In this separate and apparently earlier AP report, Abdul-Zahra had written,

    Radical Shiite cleric Muqtada al-Sadr is considering a one-month unilateral cease-fire and may push his followers to rejoin the political process, three weeks after they walked out of parliament and the Cabinet to protest the prime minister‘s meeting with President Bush , officials close to the anti-American militia leader said Wednesday.
    Al-Sadr‘s call for a halt to fighting could come after Thursday, when a delegation representing the seven Shiite groups that form the largest bloc in Iraq ‘s parliament is to travel to the holy city of Najaf to meet separately with al-Sadr and the country‘s top Shiite cleric, Grand Ayatollah Ali al-Sistani…
    [An] official close to al-Sadr did not speak about the planned truce directly, but said when asked about it that “the security situation will improve in the coming month.”
    Even if al-Sadr commands his militia, the Madhi Army, to halt sectarian attacks for a month, questions remain as to whether violence would decrease. The militia is believed to be increasingly fragmented, with some factions no longer reporting to him, and a call for a truce could further divide it.
    In exchange for a halt in fighting, al-Sadr‘s followers want officials from al-Hakim‘s Supreme Council for the Islamic Revolution in Iraq to make a promise in front of al-Sistani that they will not sideline al-Sadr‘s movement, said a member of al-Sadr‘s group.
    The Shiite, Kurdish and Sunni coalition was not a done deal, though. Several Shiites complained about conditions set by the Sunni Iraqi Islamic Party, which they said could jeopardize an agreement.
    “The demands of the Iraqi Islamic Party are not logical and it is hard to implement them,” said Humam Hamoudi, a SCIRI lawmaker. For example, the Sunni party wants all checkpoints leading to and from Baghdad to have an equal number of Shiite and Sunni guards, he said.
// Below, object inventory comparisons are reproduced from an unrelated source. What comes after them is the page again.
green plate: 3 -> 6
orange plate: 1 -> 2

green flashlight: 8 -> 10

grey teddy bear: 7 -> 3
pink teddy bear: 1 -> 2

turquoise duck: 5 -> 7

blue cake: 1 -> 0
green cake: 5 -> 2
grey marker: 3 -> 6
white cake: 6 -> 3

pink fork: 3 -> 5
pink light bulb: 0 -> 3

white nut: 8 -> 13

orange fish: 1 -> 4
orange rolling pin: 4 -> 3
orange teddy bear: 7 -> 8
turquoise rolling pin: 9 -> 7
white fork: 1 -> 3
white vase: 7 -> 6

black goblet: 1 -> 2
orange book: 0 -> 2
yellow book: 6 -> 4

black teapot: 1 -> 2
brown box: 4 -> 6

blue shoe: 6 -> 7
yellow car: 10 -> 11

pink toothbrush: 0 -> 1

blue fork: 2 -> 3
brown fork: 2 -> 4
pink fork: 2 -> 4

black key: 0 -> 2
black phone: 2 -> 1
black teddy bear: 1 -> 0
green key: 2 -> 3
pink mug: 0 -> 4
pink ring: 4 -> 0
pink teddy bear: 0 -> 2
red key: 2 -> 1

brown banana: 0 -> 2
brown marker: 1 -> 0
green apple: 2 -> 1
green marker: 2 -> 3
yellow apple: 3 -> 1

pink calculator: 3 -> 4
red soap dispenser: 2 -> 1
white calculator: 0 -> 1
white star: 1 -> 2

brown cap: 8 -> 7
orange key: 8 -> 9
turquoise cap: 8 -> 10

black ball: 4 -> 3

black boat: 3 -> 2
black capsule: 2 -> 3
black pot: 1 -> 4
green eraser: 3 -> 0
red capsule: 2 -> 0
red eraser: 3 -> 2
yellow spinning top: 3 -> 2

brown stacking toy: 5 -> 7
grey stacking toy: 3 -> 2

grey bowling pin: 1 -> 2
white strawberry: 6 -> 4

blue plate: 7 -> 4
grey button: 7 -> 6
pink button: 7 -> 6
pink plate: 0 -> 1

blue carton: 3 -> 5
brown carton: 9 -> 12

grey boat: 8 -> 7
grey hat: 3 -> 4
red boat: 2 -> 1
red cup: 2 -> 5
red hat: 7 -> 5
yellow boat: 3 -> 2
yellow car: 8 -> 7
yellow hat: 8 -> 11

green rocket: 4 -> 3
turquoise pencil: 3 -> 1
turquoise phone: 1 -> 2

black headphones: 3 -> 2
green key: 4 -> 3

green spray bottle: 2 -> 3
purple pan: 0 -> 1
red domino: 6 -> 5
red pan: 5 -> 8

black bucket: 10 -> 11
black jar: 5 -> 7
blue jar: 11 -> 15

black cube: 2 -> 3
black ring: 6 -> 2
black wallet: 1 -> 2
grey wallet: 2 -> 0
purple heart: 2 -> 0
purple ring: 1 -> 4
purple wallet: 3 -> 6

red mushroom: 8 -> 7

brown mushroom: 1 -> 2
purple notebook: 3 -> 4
So there we are. Lots going on. Let’s hope that Iraq’s political and community leaders of all complexions can find a way to reweave national unity amongst themselves and generate a national leadership of sufficient legitimacy and trustworthiness that it can immediately start negotiations for a full, speedy, and orderly withdrawal of the US-led occupoation force from their country. That would be farmore constructive narrative than the “divide and rule” one the Bushists are trying to pursue.

One thought on “Iraq: Divide and rule– or national unity?”

  1. “To a non-US observer it really is difficult to grasp the logic of the policy now being proposed.”
    difficult for this US observer to grasp too – unless the whole point is “let’s you and him fight”
    On another note, I heard the THIRD US warship is headed to the Persian Gulf.
    I am fearful of another ‘Gulf of Tonkin’ incident and then all hell breaking loose.